A political concession
These bleak prospects have even led to a certain political regression by Tony Benn. He is so isolated within the Labour Party that he seeks allies outside, even with Tories who have a record of attacking the working class.
In his previous volume of diaries, he wrote that, in 2001: “I rang Ted Heath again. ’Who is it?’ ’Tony Benn.
“You got my letter? What advice can you give me? What should I say at the [Labour] conference today?’ ’Oh, I don’t know.
“I can’t advise you’. ’Well, what do you think?’ He said: ’I think Blair should pipe down.

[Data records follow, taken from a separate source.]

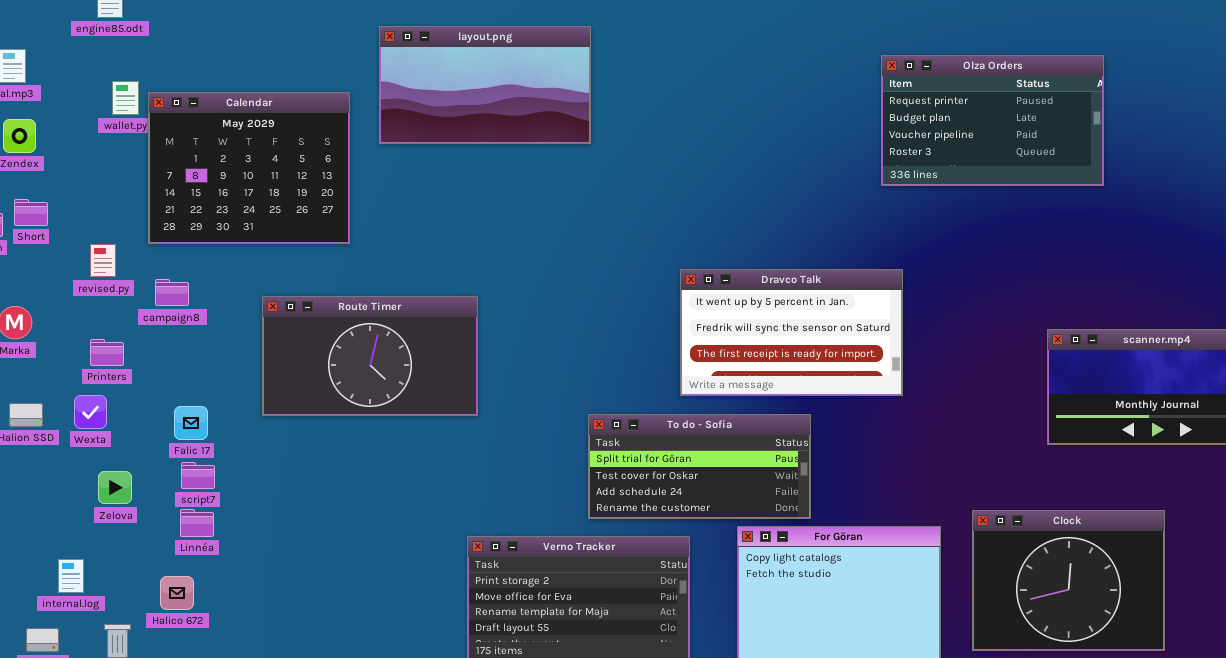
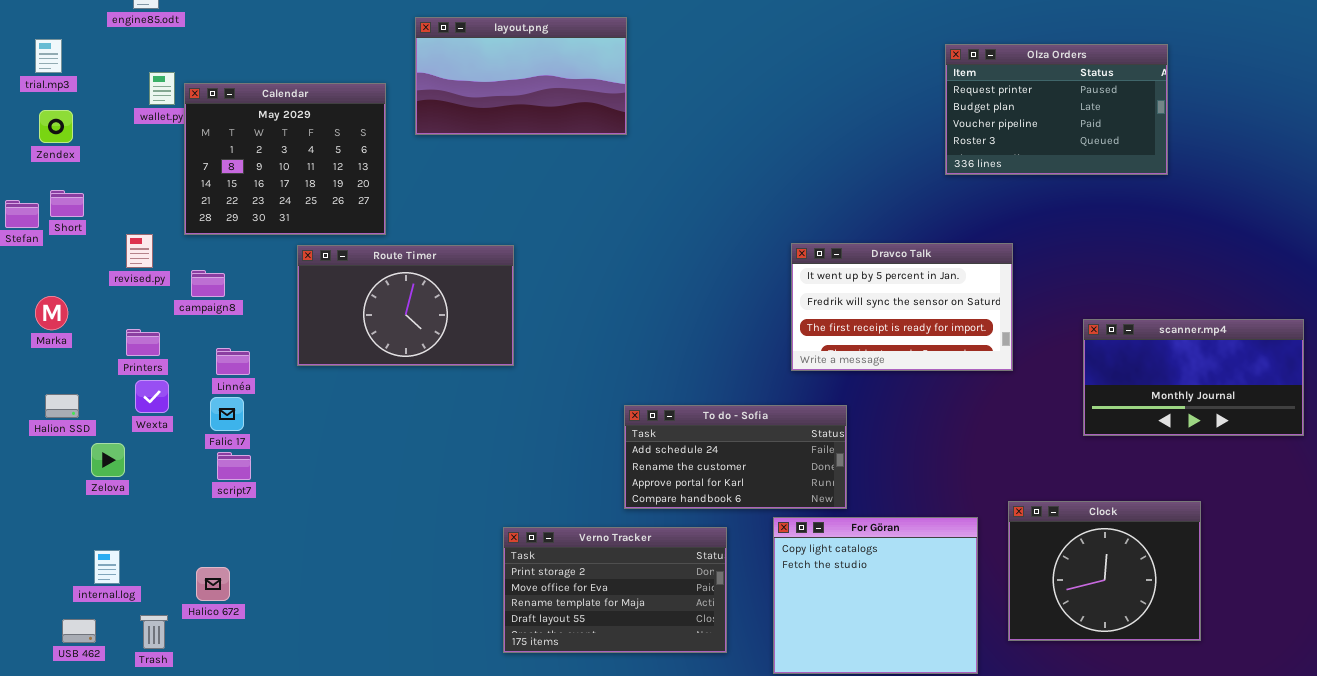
Olza Orders: [881,55,1104,186] -> [945,44,1168,175], moved
Dravco Talk: [680,269,903,396] -> [791,243,1013,371], moved
Route Timer: [262,296,478,416] -> [297,245,514,366], moved
Wexta: [74,395,107,429] -> [135,380,169,413], moved
To do - Sofia: [588,414,811,519] -> [624,405,847,509], scrolled down 2 rows
Zelova: [98,471,132,504] -> [91,443,125,477], moved
Linnéa: [180,509,214,537] -> [216,348,250,375], moved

He’s pretending he’s the leader of the whole world.
“It annoys the Europeans and the Americans; he should pipe down!’ He was very candid and actually just about got it right, so I found that quite amusing”. (More Time for Politics, Diaries, 2001-2007)
Benn writes in the latest volume about the coming to power of the Tory-led coalition: “Should we have entered a coalition with the Liberal Democrats in 2010? I was a bit torn about that, because a lot of the unhappiness and difficulty in the Labour Party arose from overtures to the Liberal Democrats, when Tony Blair offered a job in a Labour cabinet to Paddy Ashdown. ’Lib-Labbery’ in the Labour Party was one of the factors that contributed towards the birth of the SDP after 1979, and to New Labour and all the rest of it.

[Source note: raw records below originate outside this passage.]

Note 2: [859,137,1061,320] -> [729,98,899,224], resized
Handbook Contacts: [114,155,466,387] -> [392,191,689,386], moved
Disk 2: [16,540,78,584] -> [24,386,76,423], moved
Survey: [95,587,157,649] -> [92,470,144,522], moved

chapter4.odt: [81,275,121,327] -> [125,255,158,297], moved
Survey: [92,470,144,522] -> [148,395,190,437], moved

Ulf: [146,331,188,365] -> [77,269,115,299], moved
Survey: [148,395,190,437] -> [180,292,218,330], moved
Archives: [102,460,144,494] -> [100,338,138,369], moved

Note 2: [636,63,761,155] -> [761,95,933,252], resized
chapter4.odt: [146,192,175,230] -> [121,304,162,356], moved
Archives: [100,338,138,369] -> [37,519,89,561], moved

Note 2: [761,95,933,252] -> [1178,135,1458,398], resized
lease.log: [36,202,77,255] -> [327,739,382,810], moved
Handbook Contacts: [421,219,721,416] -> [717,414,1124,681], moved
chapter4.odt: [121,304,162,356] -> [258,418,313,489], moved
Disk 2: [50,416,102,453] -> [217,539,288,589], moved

“On the other hand, I think that if the Liberals (for whom I have some respect) went along and supported a government, it would strengthen that government; and it has sustained and strengthened the Conservatives”.
This is a clear political concession to the idea of a ’progressive’ coalition with the Liberal Democrats, who are more hated now than at any time recently because they reneged on tuition fees, and for their support for the dirty Tory policies implemented in the last three years.
In the past, Tony Benn would have been implacably opposed to a coalition, with the memory of Ramsay MacDonald and the ’national government’ of 1931-40.
That was a warning to the labour movement against class compromise which, for Labour, had been expressed as a coalition with the Liberals.
These diaries will be of great general interest because of the light they cast on events of the last decade or so.
They are also of particular interest to the more politically developed workers who are looking for a way forward.
They demonstrate beyond all doubt that the Labour Party is defunct as an instrument for working-class struggle and that nothing fundamental will change with the coming to power of a Miliband government.
Therefore, a road to a new mass party must be opened up in order for the new generation to learn in struggle how to prepare a force that this time will end capitalism and introduce socialism.